Sun Chenjin believes that at present, domestic index enhancement funds, whether managers or customers, pay more attention to returns, and the tolerance range for tracking errors of benchmarks is relatively large. However, in a mature market such as the United States, the error of index enhancement funds and even active funds relative to the benchmark index is relatively small, which can ensure that the fund can keep up with the benchmark index, obtain a distinct investment style of the underlying index, and comprehensively bring the advantages of indexed investment to customers. On the other hand, under the small tracking error, it can try its best to create a better investment experience for investors.

Therefore, under various indexes, make "indexed" investments, strictly control tracking errors, and then look for deterministic excess returns. This may be the only way for the domestic fund industry to mature.

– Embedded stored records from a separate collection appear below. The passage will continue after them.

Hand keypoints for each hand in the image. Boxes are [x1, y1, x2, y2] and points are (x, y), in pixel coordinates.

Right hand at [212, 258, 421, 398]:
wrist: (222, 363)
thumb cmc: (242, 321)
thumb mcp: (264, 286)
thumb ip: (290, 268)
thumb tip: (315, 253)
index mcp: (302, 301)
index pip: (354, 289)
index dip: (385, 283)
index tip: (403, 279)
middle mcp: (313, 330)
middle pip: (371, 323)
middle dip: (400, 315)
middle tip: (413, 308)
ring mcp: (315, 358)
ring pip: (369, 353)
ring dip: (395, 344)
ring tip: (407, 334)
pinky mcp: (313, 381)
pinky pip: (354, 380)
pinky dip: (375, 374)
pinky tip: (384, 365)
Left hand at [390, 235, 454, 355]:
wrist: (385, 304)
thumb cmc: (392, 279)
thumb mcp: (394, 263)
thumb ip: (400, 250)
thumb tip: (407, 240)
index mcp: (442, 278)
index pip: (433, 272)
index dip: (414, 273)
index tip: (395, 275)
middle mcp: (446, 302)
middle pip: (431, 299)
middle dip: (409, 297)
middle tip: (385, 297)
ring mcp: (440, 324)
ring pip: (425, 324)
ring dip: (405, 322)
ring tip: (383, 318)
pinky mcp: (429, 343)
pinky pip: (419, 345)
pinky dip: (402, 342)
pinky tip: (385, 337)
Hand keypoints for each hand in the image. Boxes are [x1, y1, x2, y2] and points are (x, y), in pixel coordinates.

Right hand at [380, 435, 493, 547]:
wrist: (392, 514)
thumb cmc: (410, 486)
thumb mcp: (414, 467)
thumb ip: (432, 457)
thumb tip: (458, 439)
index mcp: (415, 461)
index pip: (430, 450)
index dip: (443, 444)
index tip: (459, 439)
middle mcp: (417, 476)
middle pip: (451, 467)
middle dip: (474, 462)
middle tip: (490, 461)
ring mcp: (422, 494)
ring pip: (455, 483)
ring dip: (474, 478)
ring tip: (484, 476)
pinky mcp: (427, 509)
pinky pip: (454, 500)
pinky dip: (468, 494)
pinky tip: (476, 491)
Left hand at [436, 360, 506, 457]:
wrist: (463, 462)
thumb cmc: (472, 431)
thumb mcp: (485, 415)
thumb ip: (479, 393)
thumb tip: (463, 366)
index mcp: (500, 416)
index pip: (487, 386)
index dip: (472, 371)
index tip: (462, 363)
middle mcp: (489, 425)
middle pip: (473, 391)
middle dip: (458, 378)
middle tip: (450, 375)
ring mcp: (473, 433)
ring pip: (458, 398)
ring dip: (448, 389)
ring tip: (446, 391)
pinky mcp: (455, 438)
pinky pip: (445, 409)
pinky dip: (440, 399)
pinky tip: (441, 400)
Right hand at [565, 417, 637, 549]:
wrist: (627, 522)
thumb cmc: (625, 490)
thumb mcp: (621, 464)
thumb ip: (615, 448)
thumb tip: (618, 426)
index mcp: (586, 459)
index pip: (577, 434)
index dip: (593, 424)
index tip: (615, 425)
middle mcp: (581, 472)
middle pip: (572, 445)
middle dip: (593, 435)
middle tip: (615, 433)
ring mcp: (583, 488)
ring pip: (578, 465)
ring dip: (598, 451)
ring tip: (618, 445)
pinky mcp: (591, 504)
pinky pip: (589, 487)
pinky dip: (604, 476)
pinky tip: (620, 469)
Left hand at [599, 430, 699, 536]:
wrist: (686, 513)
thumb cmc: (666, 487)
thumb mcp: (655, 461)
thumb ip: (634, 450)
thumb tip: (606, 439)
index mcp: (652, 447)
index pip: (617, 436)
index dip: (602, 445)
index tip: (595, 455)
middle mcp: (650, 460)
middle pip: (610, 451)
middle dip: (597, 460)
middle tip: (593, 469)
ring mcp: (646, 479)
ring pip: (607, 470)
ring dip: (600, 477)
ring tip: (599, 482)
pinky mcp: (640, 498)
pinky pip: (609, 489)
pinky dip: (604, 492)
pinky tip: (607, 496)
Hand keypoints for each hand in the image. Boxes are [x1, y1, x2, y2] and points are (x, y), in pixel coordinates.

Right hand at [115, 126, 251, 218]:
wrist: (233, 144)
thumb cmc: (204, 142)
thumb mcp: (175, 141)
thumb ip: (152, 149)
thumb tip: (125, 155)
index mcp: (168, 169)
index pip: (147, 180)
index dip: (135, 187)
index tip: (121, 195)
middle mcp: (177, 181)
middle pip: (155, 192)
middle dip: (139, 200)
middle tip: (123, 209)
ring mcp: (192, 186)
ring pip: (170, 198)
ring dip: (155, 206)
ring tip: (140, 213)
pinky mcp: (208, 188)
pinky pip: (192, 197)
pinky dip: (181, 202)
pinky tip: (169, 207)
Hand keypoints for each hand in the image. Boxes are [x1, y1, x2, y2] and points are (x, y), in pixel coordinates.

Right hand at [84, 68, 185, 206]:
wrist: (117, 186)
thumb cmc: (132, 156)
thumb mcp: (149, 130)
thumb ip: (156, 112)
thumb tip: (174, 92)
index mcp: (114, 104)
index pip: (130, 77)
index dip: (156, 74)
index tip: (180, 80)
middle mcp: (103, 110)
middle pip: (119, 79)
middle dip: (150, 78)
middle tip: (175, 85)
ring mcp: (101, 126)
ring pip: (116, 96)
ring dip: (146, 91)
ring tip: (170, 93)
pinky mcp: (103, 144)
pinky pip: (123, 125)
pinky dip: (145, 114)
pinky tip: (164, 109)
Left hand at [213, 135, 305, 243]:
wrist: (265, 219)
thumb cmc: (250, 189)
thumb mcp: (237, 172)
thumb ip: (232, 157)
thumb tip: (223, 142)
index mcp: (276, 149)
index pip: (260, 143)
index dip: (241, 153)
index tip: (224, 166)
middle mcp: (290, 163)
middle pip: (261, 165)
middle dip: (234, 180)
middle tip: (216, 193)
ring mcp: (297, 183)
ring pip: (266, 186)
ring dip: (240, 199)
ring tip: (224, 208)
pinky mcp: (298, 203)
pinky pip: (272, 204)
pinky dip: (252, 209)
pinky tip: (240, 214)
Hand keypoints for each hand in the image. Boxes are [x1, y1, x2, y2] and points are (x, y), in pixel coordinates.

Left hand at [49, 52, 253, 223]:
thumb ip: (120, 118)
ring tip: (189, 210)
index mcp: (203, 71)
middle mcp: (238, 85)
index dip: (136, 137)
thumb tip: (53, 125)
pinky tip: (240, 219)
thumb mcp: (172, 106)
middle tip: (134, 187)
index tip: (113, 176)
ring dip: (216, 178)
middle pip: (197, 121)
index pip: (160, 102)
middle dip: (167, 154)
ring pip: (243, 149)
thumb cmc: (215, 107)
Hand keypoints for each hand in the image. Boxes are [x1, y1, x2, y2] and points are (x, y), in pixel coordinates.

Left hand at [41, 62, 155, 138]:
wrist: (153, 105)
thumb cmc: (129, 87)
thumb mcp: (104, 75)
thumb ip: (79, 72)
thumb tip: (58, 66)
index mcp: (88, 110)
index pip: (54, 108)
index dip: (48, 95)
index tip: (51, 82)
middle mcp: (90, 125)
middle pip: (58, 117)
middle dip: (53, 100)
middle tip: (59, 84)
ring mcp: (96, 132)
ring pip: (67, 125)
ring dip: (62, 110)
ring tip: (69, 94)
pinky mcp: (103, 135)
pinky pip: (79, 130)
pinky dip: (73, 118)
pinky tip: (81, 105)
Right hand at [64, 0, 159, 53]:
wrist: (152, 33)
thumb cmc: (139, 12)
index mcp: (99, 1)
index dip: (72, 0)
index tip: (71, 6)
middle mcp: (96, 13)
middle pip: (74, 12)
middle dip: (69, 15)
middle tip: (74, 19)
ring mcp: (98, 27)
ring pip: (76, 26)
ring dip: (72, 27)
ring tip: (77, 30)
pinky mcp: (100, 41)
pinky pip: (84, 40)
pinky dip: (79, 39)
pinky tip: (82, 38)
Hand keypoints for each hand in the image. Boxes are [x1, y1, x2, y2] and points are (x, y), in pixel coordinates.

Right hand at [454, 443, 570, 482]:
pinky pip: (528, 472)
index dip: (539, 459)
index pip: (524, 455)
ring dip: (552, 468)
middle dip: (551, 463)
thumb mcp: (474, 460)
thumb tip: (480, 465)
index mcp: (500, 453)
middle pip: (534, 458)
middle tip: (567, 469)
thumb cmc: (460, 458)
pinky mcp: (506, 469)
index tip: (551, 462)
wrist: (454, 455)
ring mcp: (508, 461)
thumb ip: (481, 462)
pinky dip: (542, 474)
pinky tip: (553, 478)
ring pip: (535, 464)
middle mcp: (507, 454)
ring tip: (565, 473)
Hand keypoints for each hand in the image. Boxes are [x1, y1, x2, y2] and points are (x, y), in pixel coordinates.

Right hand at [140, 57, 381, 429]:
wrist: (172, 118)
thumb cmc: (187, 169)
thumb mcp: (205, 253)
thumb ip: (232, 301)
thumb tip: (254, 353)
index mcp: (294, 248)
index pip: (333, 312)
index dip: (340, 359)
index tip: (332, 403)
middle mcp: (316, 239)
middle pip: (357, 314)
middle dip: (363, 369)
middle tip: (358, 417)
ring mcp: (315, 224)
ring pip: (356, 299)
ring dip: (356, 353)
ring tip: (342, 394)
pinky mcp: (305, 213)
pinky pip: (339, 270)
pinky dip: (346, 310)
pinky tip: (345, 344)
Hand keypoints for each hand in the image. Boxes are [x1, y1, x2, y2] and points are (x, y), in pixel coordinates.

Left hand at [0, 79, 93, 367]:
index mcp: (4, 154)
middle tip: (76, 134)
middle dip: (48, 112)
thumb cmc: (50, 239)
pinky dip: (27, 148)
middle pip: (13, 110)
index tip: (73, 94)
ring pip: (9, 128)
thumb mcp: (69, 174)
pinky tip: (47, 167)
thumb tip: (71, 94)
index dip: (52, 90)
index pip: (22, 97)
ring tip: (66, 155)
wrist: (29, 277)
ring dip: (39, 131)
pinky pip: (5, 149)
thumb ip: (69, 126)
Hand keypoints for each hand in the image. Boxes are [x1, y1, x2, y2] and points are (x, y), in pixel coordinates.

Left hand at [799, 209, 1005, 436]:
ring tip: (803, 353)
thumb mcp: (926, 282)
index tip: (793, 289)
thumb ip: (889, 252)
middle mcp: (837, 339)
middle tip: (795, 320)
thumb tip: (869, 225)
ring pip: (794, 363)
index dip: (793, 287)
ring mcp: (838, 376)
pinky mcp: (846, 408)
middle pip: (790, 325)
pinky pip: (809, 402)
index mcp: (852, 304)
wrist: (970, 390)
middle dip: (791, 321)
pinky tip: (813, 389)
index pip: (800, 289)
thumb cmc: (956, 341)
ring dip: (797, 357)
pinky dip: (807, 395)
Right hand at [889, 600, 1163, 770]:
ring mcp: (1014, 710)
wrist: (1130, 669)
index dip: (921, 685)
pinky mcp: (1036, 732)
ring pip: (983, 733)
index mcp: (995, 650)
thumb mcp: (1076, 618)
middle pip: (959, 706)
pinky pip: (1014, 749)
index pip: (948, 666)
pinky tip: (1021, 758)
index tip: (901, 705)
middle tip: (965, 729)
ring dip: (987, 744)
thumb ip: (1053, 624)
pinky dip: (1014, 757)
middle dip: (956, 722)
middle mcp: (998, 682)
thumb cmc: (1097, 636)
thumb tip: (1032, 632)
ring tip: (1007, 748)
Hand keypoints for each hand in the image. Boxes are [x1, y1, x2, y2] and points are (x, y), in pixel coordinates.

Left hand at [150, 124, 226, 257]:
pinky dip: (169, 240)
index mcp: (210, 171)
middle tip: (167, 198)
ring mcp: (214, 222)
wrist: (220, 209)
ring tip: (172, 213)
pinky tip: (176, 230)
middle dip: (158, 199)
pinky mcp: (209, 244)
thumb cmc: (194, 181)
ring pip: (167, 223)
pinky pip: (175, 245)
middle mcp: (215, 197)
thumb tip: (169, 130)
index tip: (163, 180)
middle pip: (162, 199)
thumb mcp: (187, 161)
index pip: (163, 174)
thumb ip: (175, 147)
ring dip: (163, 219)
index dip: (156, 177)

Therefore, we believe that the enhancement of the index is an important direction for the development of quantitative investment in the future. In the domestic market, due to the large market volatility and the rapid rotation of various styles, our quantitative team strives to make enhanced investment in various indices through the quantitative investment framework to achieve a clear return model of Beta+Alpha. We firmly believe that in the future, quantitative index enhancement will become an excellent investment method recognized by investors.

Risk Warning:

Funds are risky and should be invested with caution. The opinions and comments provided in this material are for informational purposes only and do not constitute any operational advice or recommendation of the securities mentioned. This information is owned by our company, and without written permission, no institution or individual may make any deletion or modification of the content contrary to the original intention. The fund manager promises to manage the fund assets diligently and responsibly in accordance with the principle of integrity and rigor, but does not guarantee that the fund will be profitable, nor does it guarantee a minimum return. Past performance of a fund is not indicative of its future performance, and the performance of other funds managed by the fund manager does not constitute a guarantee of the performance of the fund. The mainland fund has been in operation for a relatively short period of time and does not reflect all stages of the development of the stock market. Before investing in funds, investors must carefully read the Fund Contract and Prospectus and other legal documents. If you need to purchase funds, please pay attention to the relevant regulations on investor suitability management, do a good risk assessment in advance, and purchase fund products with matching risk levels according to your own risk tolerance. The views expressed in the materials are personal and do not represent the position of the company, are not intended as investment advice, and are time-sensitive and for reference only.